#### WHAT THE EXERCISE ASKS
Copy out each line of the data below in which "inflatable" appears.

BEGIN SUPPLIED RECORDS

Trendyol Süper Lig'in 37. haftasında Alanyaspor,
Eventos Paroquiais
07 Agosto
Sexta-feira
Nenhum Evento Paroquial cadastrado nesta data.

END SUPPLIED RECORDS
BEGIN SUPPLIED RECORDS

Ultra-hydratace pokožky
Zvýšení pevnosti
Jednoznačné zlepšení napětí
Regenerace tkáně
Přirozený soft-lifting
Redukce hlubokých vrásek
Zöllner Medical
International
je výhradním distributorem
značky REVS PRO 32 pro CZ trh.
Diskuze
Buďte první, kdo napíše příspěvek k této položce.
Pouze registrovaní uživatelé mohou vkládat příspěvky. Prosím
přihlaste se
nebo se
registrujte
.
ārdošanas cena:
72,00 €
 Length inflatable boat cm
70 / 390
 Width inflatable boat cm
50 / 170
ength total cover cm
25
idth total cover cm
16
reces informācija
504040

END SUPPLIED RECORDS
BEGIN SUPPLIED RECORDS

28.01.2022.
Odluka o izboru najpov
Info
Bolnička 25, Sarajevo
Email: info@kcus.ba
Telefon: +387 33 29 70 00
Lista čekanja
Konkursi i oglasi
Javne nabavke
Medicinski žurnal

END SUPPLIED RECORDS

#### SOLUTION TO THE EXERCISE
 Length inflatable boat cm
 Width inflatable boat cm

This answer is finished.